** ПУНКТ ЗАДАНИЯ **
Перепишите слово в слово все строки приведённых ниже записей.

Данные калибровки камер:
- - - - -

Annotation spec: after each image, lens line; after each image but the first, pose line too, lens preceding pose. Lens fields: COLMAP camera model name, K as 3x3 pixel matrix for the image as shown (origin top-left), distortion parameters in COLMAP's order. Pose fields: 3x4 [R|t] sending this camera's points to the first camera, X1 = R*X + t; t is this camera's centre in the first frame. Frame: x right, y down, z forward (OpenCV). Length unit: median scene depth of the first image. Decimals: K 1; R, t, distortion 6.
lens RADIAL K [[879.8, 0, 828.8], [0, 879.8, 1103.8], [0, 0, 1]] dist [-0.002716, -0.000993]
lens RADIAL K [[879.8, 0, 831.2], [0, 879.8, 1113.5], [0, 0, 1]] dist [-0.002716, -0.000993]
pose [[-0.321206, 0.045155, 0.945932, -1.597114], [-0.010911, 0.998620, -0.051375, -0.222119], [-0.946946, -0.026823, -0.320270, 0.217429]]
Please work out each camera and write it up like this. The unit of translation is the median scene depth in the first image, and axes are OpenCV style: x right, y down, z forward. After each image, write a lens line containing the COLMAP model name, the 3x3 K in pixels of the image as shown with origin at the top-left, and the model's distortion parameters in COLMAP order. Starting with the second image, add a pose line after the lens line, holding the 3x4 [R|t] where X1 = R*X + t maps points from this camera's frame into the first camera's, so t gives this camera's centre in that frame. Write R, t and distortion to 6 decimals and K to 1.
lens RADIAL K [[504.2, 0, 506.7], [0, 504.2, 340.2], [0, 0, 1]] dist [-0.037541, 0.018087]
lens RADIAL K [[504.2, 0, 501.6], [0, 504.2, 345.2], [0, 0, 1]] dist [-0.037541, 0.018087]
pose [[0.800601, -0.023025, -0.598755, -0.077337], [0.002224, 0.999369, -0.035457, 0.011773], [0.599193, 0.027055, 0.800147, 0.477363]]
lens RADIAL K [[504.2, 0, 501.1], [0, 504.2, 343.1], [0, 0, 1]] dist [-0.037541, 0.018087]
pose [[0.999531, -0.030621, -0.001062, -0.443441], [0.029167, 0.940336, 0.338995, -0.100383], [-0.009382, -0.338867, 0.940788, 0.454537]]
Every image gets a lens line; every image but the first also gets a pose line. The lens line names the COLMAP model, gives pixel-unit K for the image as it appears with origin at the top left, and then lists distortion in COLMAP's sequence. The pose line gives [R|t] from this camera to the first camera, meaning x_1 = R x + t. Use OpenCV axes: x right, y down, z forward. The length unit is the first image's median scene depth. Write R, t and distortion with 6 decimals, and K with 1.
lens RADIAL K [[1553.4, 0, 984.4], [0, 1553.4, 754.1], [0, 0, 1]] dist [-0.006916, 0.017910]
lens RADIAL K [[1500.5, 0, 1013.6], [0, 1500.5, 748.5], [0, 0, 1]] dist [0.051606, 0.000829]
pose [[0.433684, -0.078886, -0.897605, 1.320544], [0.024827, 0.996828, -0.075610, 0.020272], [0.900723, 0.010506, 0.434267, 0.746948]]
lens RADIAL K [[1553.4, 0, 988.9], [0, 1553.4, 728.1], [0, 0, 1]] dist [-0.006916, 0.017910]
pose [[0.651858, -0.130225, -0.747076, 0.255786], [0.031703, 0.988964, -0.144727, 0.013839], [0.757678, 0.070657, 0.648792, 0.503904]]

- - - - -

** РЕЗУЛЬТАТ УПРАЖНЕНИЯ **
Annotation spec: after each image, lens line; after each image but the first, pose line too, lens preceding pose. Lens fields: COLMAP camera model name, K as 3x3 pixel matrix for the image as shown (origin top-left), distortion parameters in COLMAP's order. Pose fields: 3x4 [R|t] sending this camera's points to the first camera, X1 = R*X + t; t is this camera's centre in the first frame. Frame: x right, y down, z forward (OpenCV). Length unit: median scene depth of the first image. Decimals: K 1; R, t, distortion 6.
lens RADIAL K [[879.8, 0, 828.8], [0, 879.8, 1103.8], [0, 0, 1]] dist [-0.002716, -0.000993]
lens RADIAL K [[879.8, 0, 831.2], [0, 879.8, 1113.5], [0, 0, 1]] dist [-0.002716, -0.000993]
pose [[-0.321206, 0.045155, 0.945932, -1.597114], [-0.010911, 0.998620, -0.051375, -0.222119], [-0.946946, -0.026823, -0.320270, 0.217429]]
Please work out each camera and write it up like this. The unit of translation is the median scene depth in the first image, and axes are OpenCV style: x right, y down, z forward. After each image, write a lens line containing the COLMAP model name, the 3x3 K in pixels of the image as shown with origin at the top-left, and the model's distortion parameters in COLMAP order. Starting with the second image, add a pose line after the lens line, holding the 3x4 [R|t] where X1 = R*X + t maps points from this camera's frame into the first camera's, so t gives this camera's centre in that frame. Write R, t and distortion to 6 decimals and K to 1.
lens RADIAL K [[504.2, 0, 506.7], [0, 504.2, 340.2], [0, 0, 1]] dist [-0.037541, 0.018087]
lens RADIAL K [[504.2, 0, 501.6], [0, 504.2, 345.2], [0, 0, 1]] dist [-0.037541, 0.018087]
pose [[0.800601, -0.023025, -0.598755, -0.077337], [0.002224, 0.999369, -0.035457, 0.011773], [0.599193, 0.027055, 0.800147, 0.477363]]
lens RADIAL K [[504.2, 0, 501.1], [0, 504.2, 343.1], [0, 0, 1]] dist [-0.037541, 0.018087]
pose [[0.999531, -0.030621, -0.001062, -0.443441], [0.029167, 0.940336, 0.338995, -0.100383], [-0.009382, -0.338867, 0.940788, 0.454537]]
Every image gets a lens line; every image but the first also gets a pose line. The lens line names the COLMAP model, gives pixel-unit K for the image as it appears with origin at the top left, and then lists distortion in COLMAP's sequence. The pose line gives [R|t] from this camera to the first camera, meaning x_1 = R x + t. Use OpenCV axes: x right, y down, z forward. The length unit is the first image's median scene depth. Write R, t and distortion with 6 decimals, and K with 1.
lens RADIAL K [[1553.4, 0, 984.4], [0, 1553.4, 754.1], [0, 0, 1]] dist [-0.006916, 0.017910]
lens RADIAL K [[1500.5, 0, 1013.6], [0, 1500.5, 748.5], [0, 0, 1]] dist [0.051606, 0.000829]
pose [[0.433684, -0.078886, -0.897605, 1.320544], [0.024827, 0.996828, -0.075610, 0.020272], [0.900723, 0.010506, 0.434267, 0.746948]]
lens RADIAL K [[1553.4, 0, 988.9], [0, 1553.4, 728.1], [0, 0, 1]] dist [-0.006916, 0.017910]
pose [[0.651858, -0.130225, -0.747076, 0.255786], [0.031703, 0.988964, -0.144727, 0.013839], [0.757678, 0.070657, 0.648792, 0.503904]]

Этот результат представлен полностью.